Recently I am less worried about a cyber-attack than a shit storm. The internet, formerly known as the liberation from conventions, is broken. Looking at my Facebook newsfeed, I see the same statements to be shared over and over again: “Vote for Van der Bellen”, “Help refugees!” or “Why Trump is an idiot”. This reflects the variety of food options you find in a donut shop.
What happened to originality?
I do think that Trump is an idiot but conversations seem to stop there – I feel trapped in this digital bubble of algorithm-based reading suggestions, which are not even good but just SIMILAR. Yes, “similar”, “the same” and “comparable” are the attributes of what I once thought to be served digital brain food. I want something to catch my eye, let me overcome my own ignorance or simply read something I find genuinely interesting and have not heard 100x before in different flavours – I guess ORIGINALITY is the word I am looking for. I simply refuse to click on any more links to just bath myself in an ocean of self-reassuring opinions.
Save the bar-room debate.
Maybe constant revelation is a bit much to ask of each post. A historically-proven concept to broaden your horizon is called discussion, a form of interactive communication between people. Should be actually be pretty simple in times of the golden digital age. But here is the thing: Everyone is obsessed with appearing neutral on the internet to avoid social sanctions and the loss of reputation. Facebook profiles often look like personal PR pages and shared posts are used for personal branding rather than exchanging news, thoughts and fun with each other. I think this is all okay, as positioning oneself is part of our character, but we should not do this only by picking the right Instagram filter and sharing gifs. We should appear as who we are by arguing, commenting and expressing thoughts.
However, unthoughtful phrasing of a comment, omitted use of the right emojis or provocative questions can quickly be turned against you. If you do not want to be misunderstood and constantly stereotyped, you should homogenise your opinion with the rest of your social network’s inner circle. It should be a given that there is room for expressing less thought-through comments, changing your mind is not a sign of weakness but opens a door to understanding and new ideas.

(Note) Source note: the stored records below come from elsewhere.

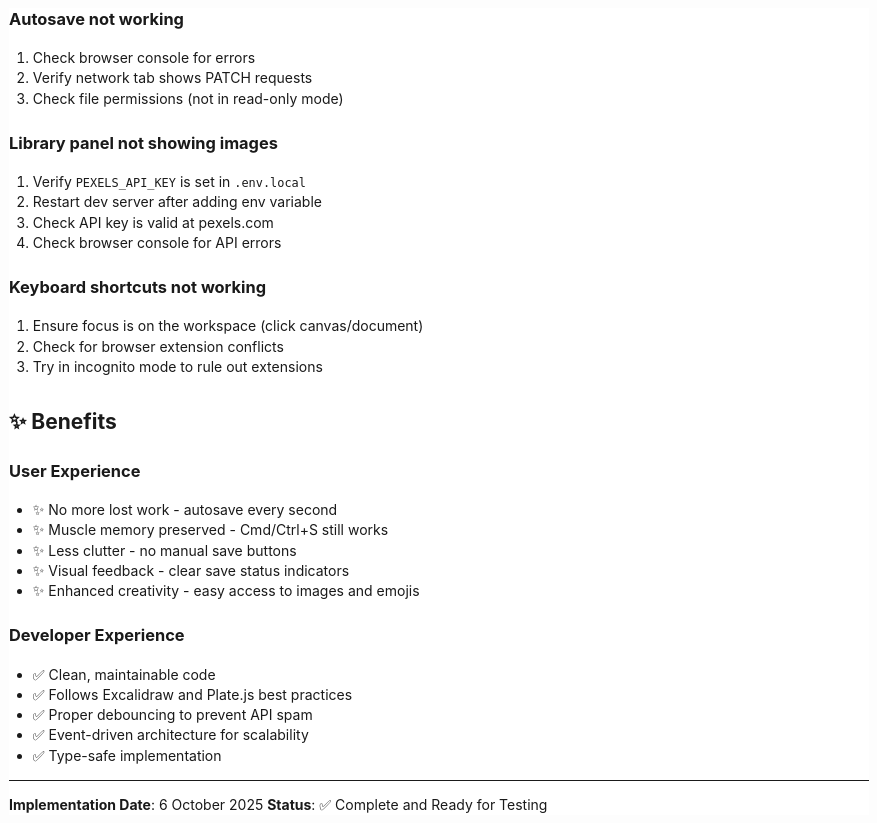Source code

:### Autosave not working

1. Check browser console for errors
2. Verify network tab shows PATCH requests
3. Check file permissions (not in read-only mode)

### Library panel not showing images

1. Verify `PEXELS_API_KEY` is set in `.env.local`
2. Restart dev server after adding env variable
3. Check API key is valid at pexels.com
4. Check browser console for API errors

### Keyboard shortcuts not working

1. Ensure focus is on the workspace (click canvas/document)
2. Check for browser extension conflicts
3. Try in incognito mode to rule out extensions

## ✨ Benefits

### User Experience

- ✨ No more lost work - autosave every second
- ✨ Muscle memory preserved - Cmd/Ctrl+S still works
- ✨ Less clutter - no manual save buttons
- ✨ Visual feedback - clear save status indicators
- ✨ Enhanced creativity - easy access to images and emojis

### Developer Experience

- ✅ Clean, maintainable code
- ✅ Follows Excalidraw and Plate.js best practices
- ✅ Proper debouncing to prevent API spam
- ✅ Event-driven architecture for scalability
- ✅ Type-safe implementation

---

**Implementation Date**: 6 October 2025
**Status**: ✅ Complete and Ready for Testing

The now often used militant and aggressive tone in online communication can shut down open thinking processes or the bringing up of innocent questions. The average person protects themselves by not publicly expressing any opinion deviating from the norm. The heart of being in a social network is based on the fact that you are not anonymous anymore. Sometimes I wonder if social networks brought down the freedom of speech on the web? It seems that discussions and asking questions are only going on offside the mainstream platforms by a minority of people – this is a pity. This is why we need a new culture of confrontation!